- James Gregory
A prominent American soccer journalist has died while covering the World Cup matches in Qatar.
Grant Wahl, 48, felt tired at the start of extra time in the Argentina-Netherlands match on Friday night. Initial reports indicate that he may have suffered a heart attack, but this has not yet been officially confirmed.
Last month, Wal was briefly detained by Qatari authorities for trying to enter a stadium wearing a rainbow T-shirt, in support of gay rights.
The US Soccer Federation said in a statement that it was “heartbroken” by the news.
“Football fans and journalism of the highest quality knew we could always count on Grant to provide insightful and entertaining stories about our game and its key heroes,” he said.
In a tweet, Wahl’s wife, Celine Gunder, said she was in “total shock”, adding that she was “so grateful” for the support she had received from friends.
Wal celebrated his 48th birthday on Thursday with friends in Qatar, the day before his death.
He wrote on his website on Monday that he had not been feeling well for the past 10 days and had been taking antibiotics with suspected bronchitis.
“My body finally collapsed on me,” he wrote. “What had been a cold for the past 10 days turned into something much more severe on the night of the USA-Netherlands match, and I felt my upper chest take on a new level of pressure and discomfort.”
“I didn’t have COVID-19 (I get tested regularly here), but I went to the medical clinic and main media center today, and they said I probably had bronchitis.”
FIFA president Gianni Infantino said Wahl’s love for football was “tremendous”, adding that his reports would be “missed by all who follow the global game”.
Eulogies poured in from many prominent British journalists.
Henry Winter, chief football writer for The Times, told BBC News that Wahl’s death represented a “moment of despair” for football and the industry around the world.
“Anyone who met Grant immediately got excited about him,” he said. “He was so passionate about the game, so passionate about the industry.”
“He promoted soccer in the United States – perhaps one of the reasons they will be such good hosts for the World Cup in four years’ time is his passion, his writing and his intense enthusiasm for promoting the sport in his home country and also standing behind the men’s national team and the women’s national team.”
Winter also told the BBC how Wahl had spoken out about his plans to run for the FIFA presidency in 2011 – which were eventually withdrawn.
BBC Sport’s Dan Rowan said in a tweet: “Grant Wahl was a well-known and well-respected journalist and the accolades are testament to the esteem in which he is held.”
“We are shocked, saddened and heartbroken at the tragic passing of Grant Wahl.

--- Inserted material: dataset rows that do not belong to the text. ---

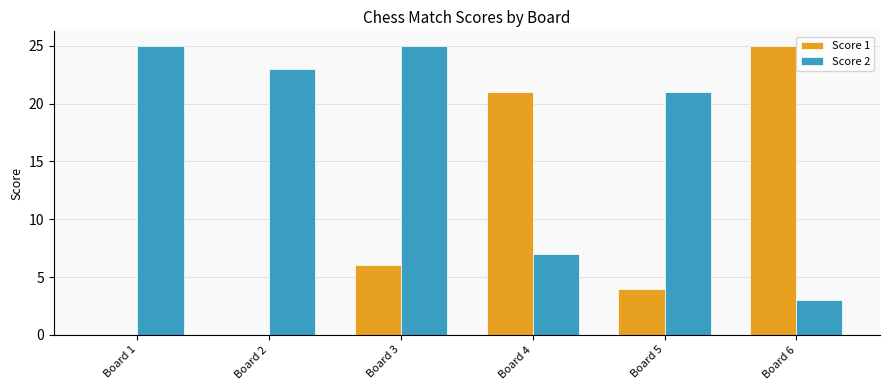

Count the number of data series in this chart.

2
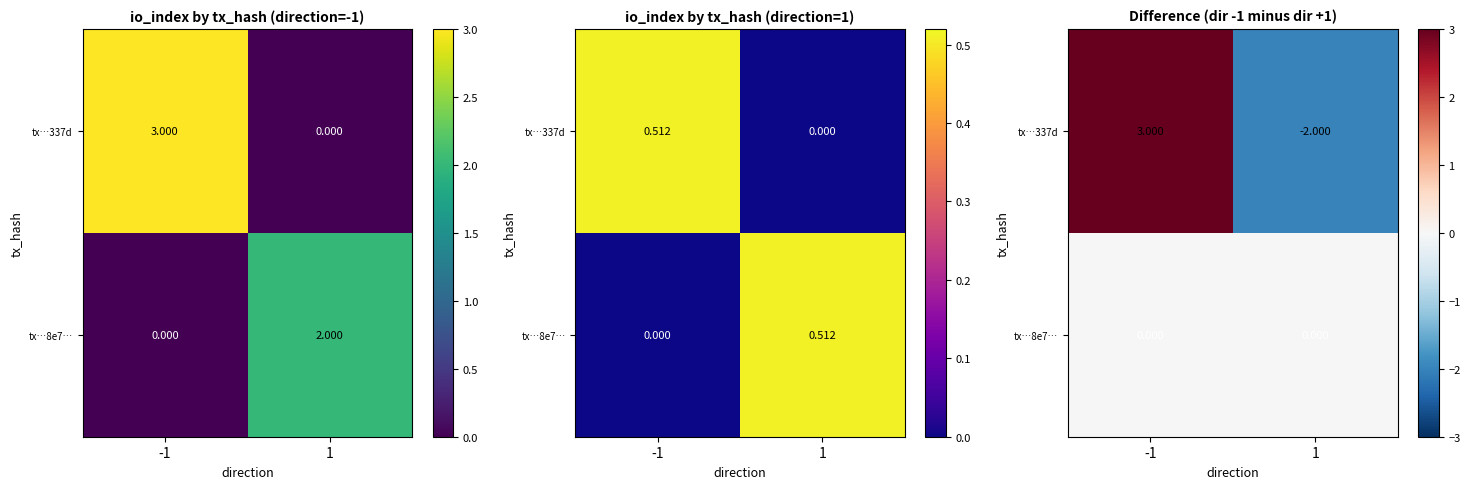

At which category is the sum across all series the highest?

-1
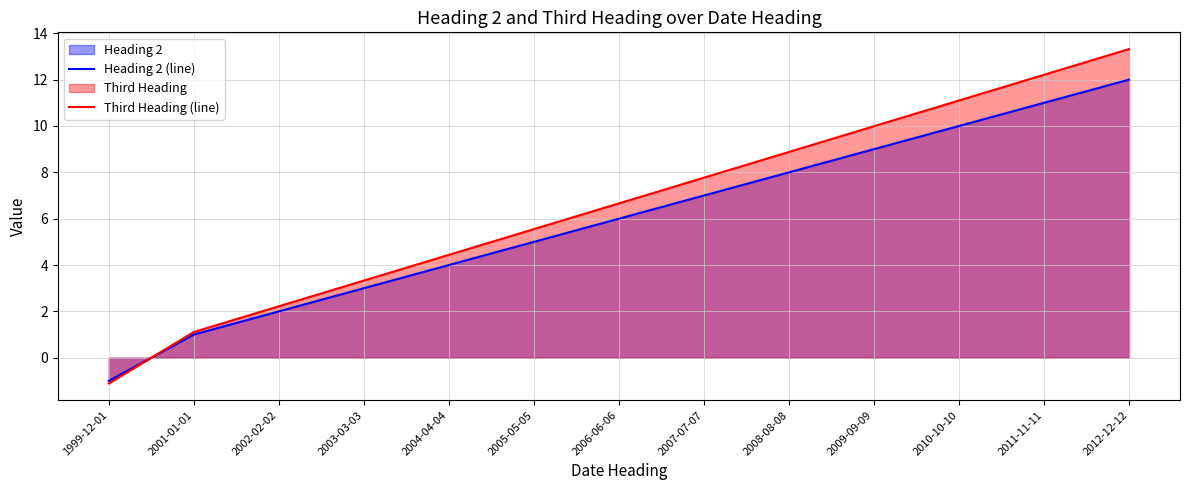

True or false: Heading 2 (line) has a value of 3.0 at 2002-02-02.

False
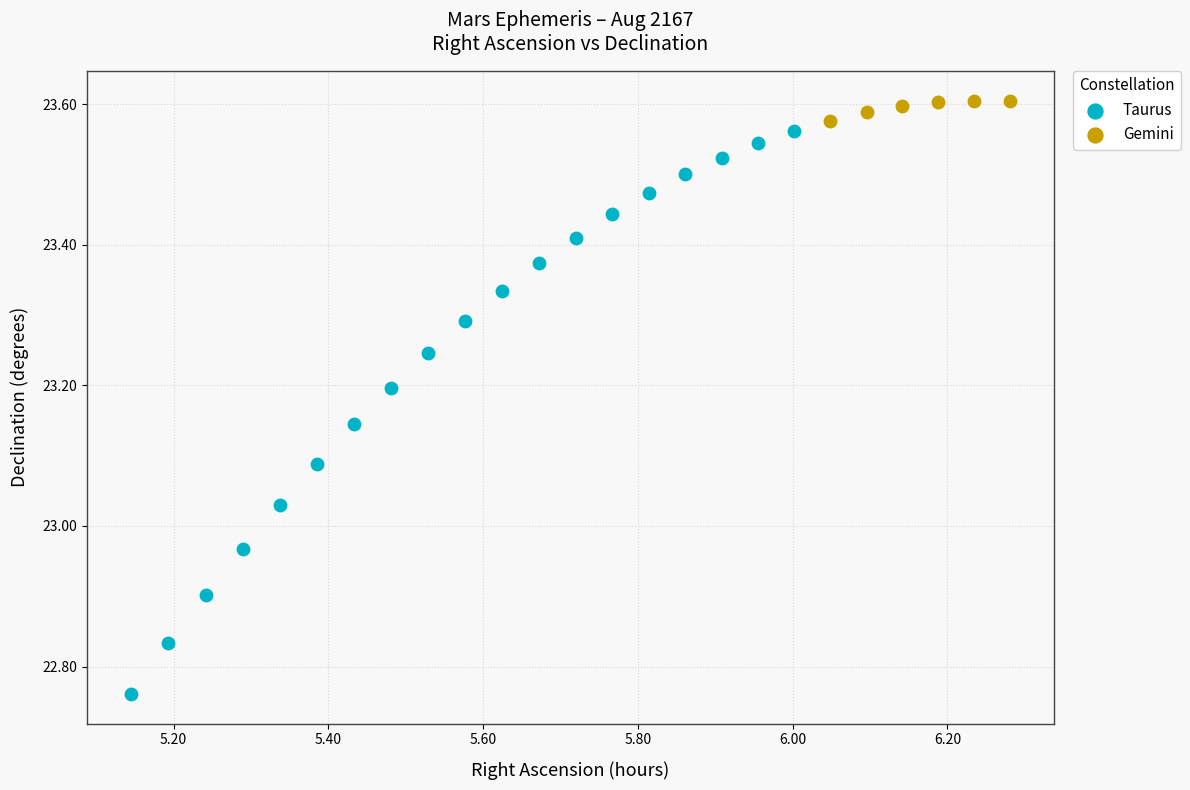

Which series reaches the minimum Y coordinate?

Taurus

He was a kind and loving person whose passion for football and dedication to journalism was immeasurable,” NFL Commissioner Don Garber wrote on Twitter.
US tennis icon Billie Jean King also paid tribute to Boal, calling him “an advocate for the LGBT community and a prominent voice for women’s football”.
A spokesman for the Qatari body responsible for planning the World Cup, the Supreme Committee for Delivery and Legacy, said: “We are deeply saddened by the death of American journalist Grant Wahl.”
“Grant was known for his great love of football,” he added.
“He felt tired at Lusail Stadium, during last night’s quarter-final match between Argentina and the Netherlands. He received immediate emergency medical treatment at the site, which continued while he was transported by ambulance to Hamad General Hospital.”
“We are in contact with the US Embassy and the relevant local authorities to ensure that the repatriation of the body is in accordance with the wishes of the family,” he said.
Earlier this week, Wahl received an award from Brazilian soccer legend Ronaldo for his reporting on eight consecutive World Cups, the first of which was in the United States in 1994.